Bir adam yemek yedi, bir yemek adamı yedi. Masa dolu; çeşit çeşit yemek, tabak tabak salata, türlü türlü içecek lakin doymayan göz, habire içine yiyecek içecek tıkılan bir mide, yağlı el ve dudaklar… Ondan sonra gelsin kilolar, diyetler falanlar filanlar. Canım tatlılar; kanıma girdi, uykumu tuttu ve ruhumu köreltti
Huzurumuzu yedik sonra aklımızı. Nefsimize söz geçiremiyor, gözümüzü ikna edemiyoruz. Karnımız almış başını gidiyor. Dişlerimiz feryat etmekte, midemiz fesat geçirmekte, bağırsaklar bağırmaktadır. İştiha üzerine iştiha, ağzı sulu mu sulu, gözü aç mı aç, karnı hazır mı hazır ve ne bulsa yutmaya nazır. Nimettir; yere düşse alır, üç kere öper, alnımıza vurur, yüksek ve temiz bir yere bırakırız.
O ne bulursa yerde mideye koyardı: ekmek kırıntısı, karpuz kabuğu, ağaç kovuğu. Kilo üstüne kilo koyardı, et üstüne et katardı, yağ üstüne yağ bağlardı. Bir şey gördü o gün; boğazı kilitlendi, gözleri ağlamaklı oldu. O günden sonra bir daha bir şey yiyemedi.
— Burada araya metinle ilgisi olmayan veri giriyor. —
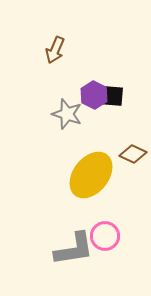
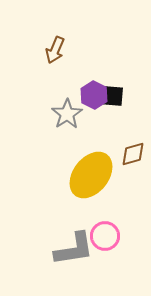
gray star: rotated 20 degrees clockwise
brown diamond: rotated 40 degrees counterclockwise
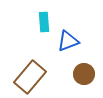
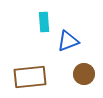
brown rectangle: rotated 44 degrees clockwise
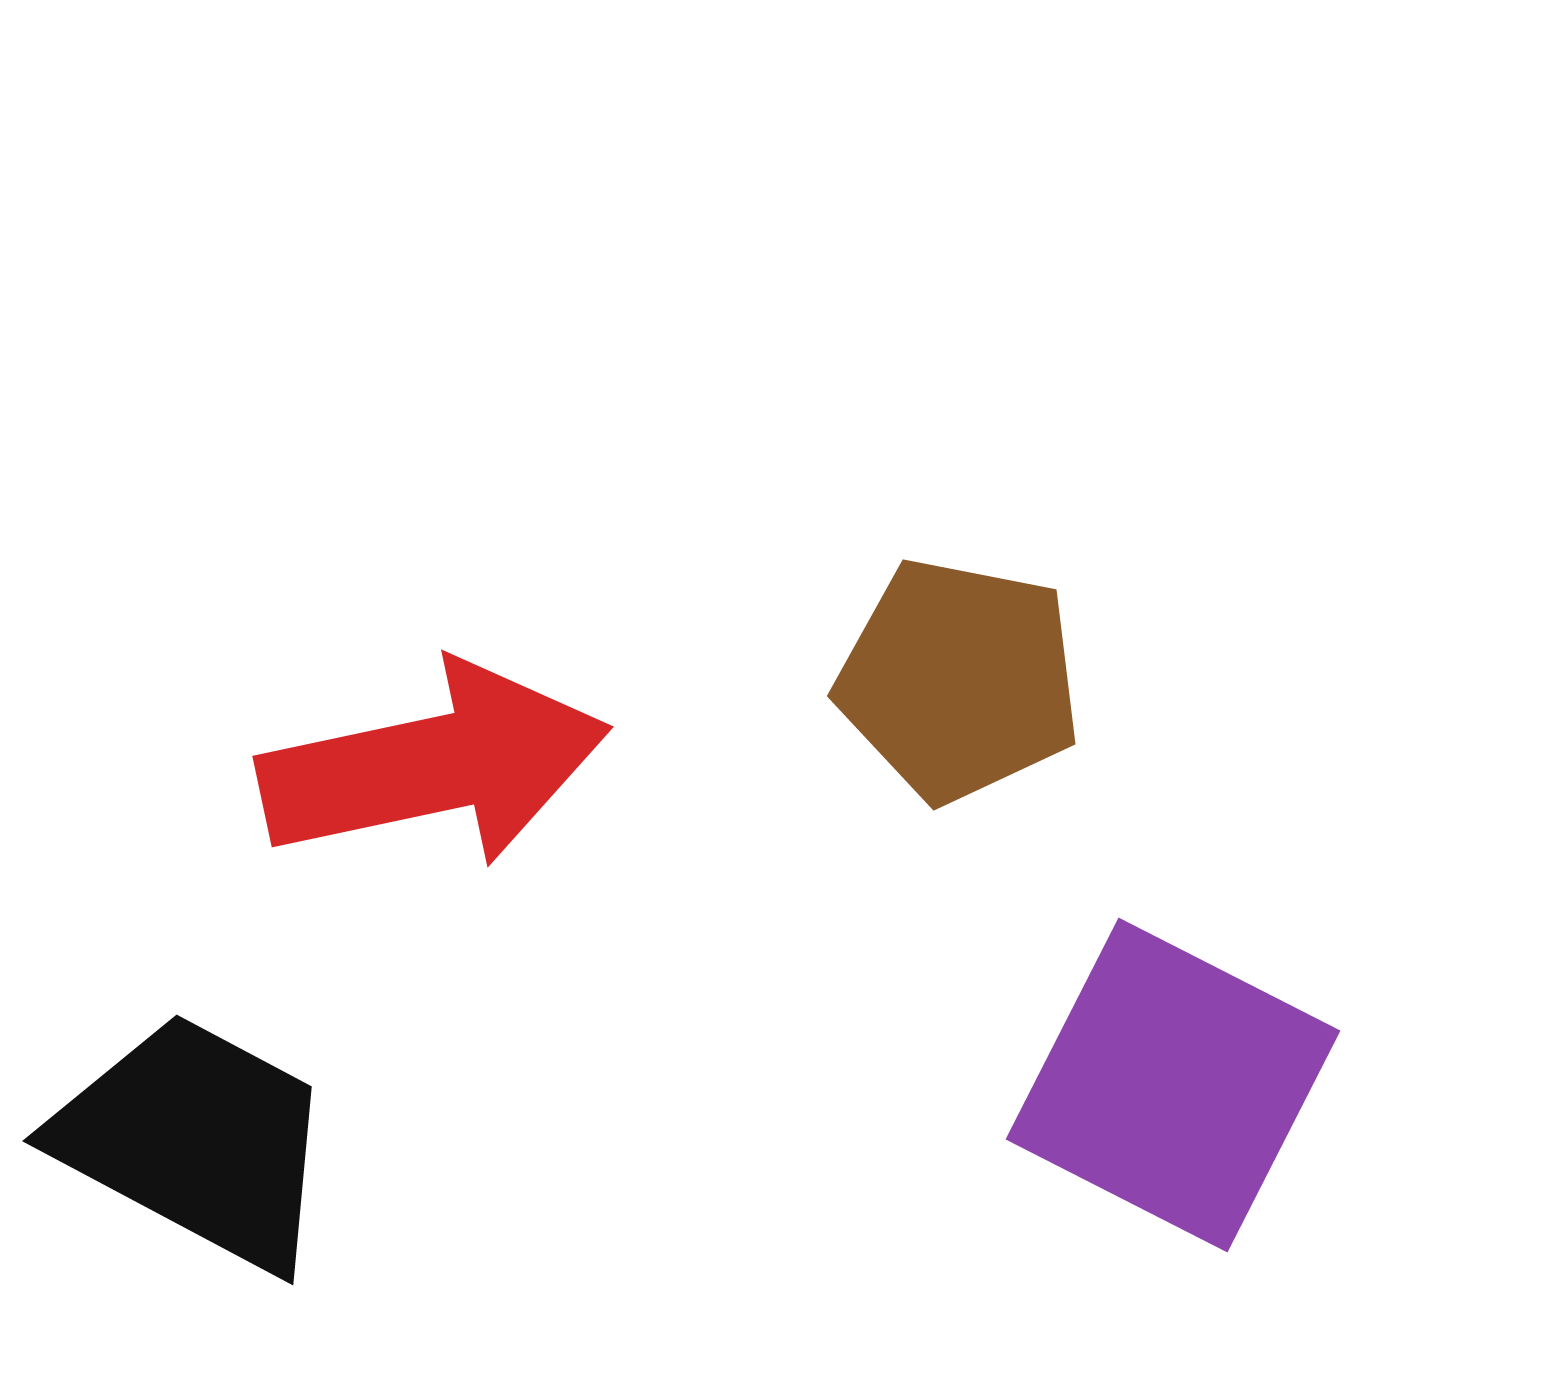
Her şey benim olsun diyenlere, mide büyütenlere, yemekten tıksırıncaya kadar kalkamayanlara, kalbini sevmek yerine yemekle dolduranlara, beynini fikretmek yerine yemekle yerle bir edenlere. Alın size bir diyet, uygulanmış; aın size bir rejim, tescillenmiş.
43. ALAY 1. P.TB. 1. BÖLÜK 1917 yılı yemek listesidir.
GÜN Sabah Öğle Akşam Ekmek
15 Haziran
üzüm hoşafı – yok – yağlı buğday çorbası – tam
26 Haziran
yok – yok – üzüm hoşafı – tam
18 Temmuz
üzüm hoşafı – yok – yok – yarım
8 Ağustos
yarım ekmek – yok – şekersiz üzüm hoşafı – yok
Not: 21 Temmuz 1917’den başlayarak ordu emriyle ekmek istihkakı 500 grama indirilmiştir çünkü un ve ekmek kalmamıştır.
Adamın boğazı kilitlendi, gözleri mahcup mahcup yere baktı. Bu mahcubiyeti o denli fazlaydı ki iğne ipliğe döndü ansızın ve yediği günlerin inadına oruç tutmaya başladı. Ne zaman biraz iştahlansa Çanakkale’deki askerlerimizin yemek listesi aklına geliyor ve gözyaşlarıyla doyuruyordu kalbini.